Contrario a sus contemporáneos, Lewis señala otra perspectiva: “La tarea del educador moderno no es desmontar junglas sino irrigar desiertos. La correcta defensa contra los sentimientos falsos es inculcar sentimientos rectos” (p. 41). Citando a los grandes sabios de la historia, y las creencias de las distintas culturas, el autor sostiene que los afectos no son irracionales, sino que existe un criterio de belleza, al igual que un criterio de “bien” y “verdad”. Es lo que él llama “Tao”, esto es, “la doctrina del valor objetivo, la creencia de que ciertas posiciones son realmente verdaderas, y otras realmente falsas” (p. 45). Es aquello que nos indica que si estamos ante la melodía más fabulosa jamás hecha, o ante el rincón más esplendoroso del sur mendocino, y nos enfocamos únicamente en las novedades del Gran Hermano, estamos fuera de lugar. Y, más seriamente, es lo que indica que si nuestra Patria no inspira en nosotros el amor patriótico ni el celo por su bienestar, entonces nuestros afectos no son los apropiados.

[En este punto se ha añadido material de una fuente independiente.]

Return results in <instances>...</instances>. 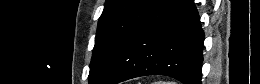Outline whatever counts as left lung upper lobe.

Todo lo que existe exige una respuesta afectiva adecuada, objetiva, real. No podemos quedarnos impasibles ante lo esplendoroso. Pero para poder captarlo, es necesario educar nuestros sentidos. Y la educación, es decir, “saber alegrarse y dolerse como es debido” (cfr. Aristóteles, «Ética a Nicomaco»), es un ejercicio racional. Educar es ordenar nuestra naturaleza bajo la luz de la verdad, descubriéndola y asimilándola. No hay que cortar las emociones, mas sí “pueden ser razonables e irrazonables según se conformen o no a la Razón. El corazón nunca toma el lugar de la cabeza; pero puede, y debe, obedecerla” (Lewis, 2014, p. 46).

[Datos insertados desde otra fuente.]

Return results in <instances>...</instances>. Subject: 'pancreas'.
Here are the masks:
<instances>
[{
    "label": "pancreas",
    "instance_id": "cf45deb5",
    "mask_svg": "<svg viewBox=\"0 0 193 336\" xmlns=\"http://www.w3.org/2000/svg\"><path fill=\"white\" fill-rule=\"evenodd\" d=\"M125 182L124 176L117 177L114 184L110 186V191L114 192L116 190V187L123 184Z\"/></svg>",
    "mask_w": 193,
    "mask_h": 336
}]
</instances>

Actualmente, recuperar el sentido de lo bello es casi como una purgación de todo a lo que nos exponemos cotidianamente. Exige dedicación, tiempo, adaptación ¡Claro! Como todo ejercicio virtuoso, no es algo que nace de un día para otro, sino que se forja con la disposición y hábito. Saber buscar la armonía en el mundo exige un trabajo, pero intelectual, a través de la contemplación y la formación. No es escalar una montaña solamente, sino además detenerse a contemplar la vista. Es ir más allá de los ritmos modernos, pegadizos pero monótonos, para buscar la verdad en la creatividad y complejidad de las melodías y las letras.

Muchos creerán que la música que escuchamos no es algo de gravedad. Que se puede ser buena persona sin vestir de falda o de corbata. Ese es una idea muy difundida, y está lejos de ser cierta. El bien, la verdad y la belleza se identifican. No puede existir una fea verdad o un bien sin decoro. En palabras de Platón, “la belleza es el esplendor de la verdad” (cfr. Platón, “Banquete”). Nuestro querido Benedicto XVI aportaba con la siguiente sentencia: “La belleza, ya sea del universo natural o del arte… puede convertirse en un camino a lo trascendente, al misterio último, a Dios” (2009). La armónica disposición de las cosas es reflejo de la luz. Es lo que hace que el corazón humano, a través del deleite de los sentidos, quiera buscar aquello que va más allá de ellos. Es otro de los regalos que Dios nos otorga para encontrarlo. El orden exterior es reflejo del orden interior, es decir, lo bueno se entiende bello.

Si vamos a reivindicar lo heroico y lo difícil, no nos olvidemos lo que, capaz, es lo más difícil en nuestros días. Amemos el servicio, el sacrificio y el buen combate. Pero amemos también la cultura, la imagen, la integridad. Defendamos los sentidos y rescatemos la belleza. Porque, como sentenció Dostoievski: “la belleza salvará al mundo” (cfr. “El Idiota”).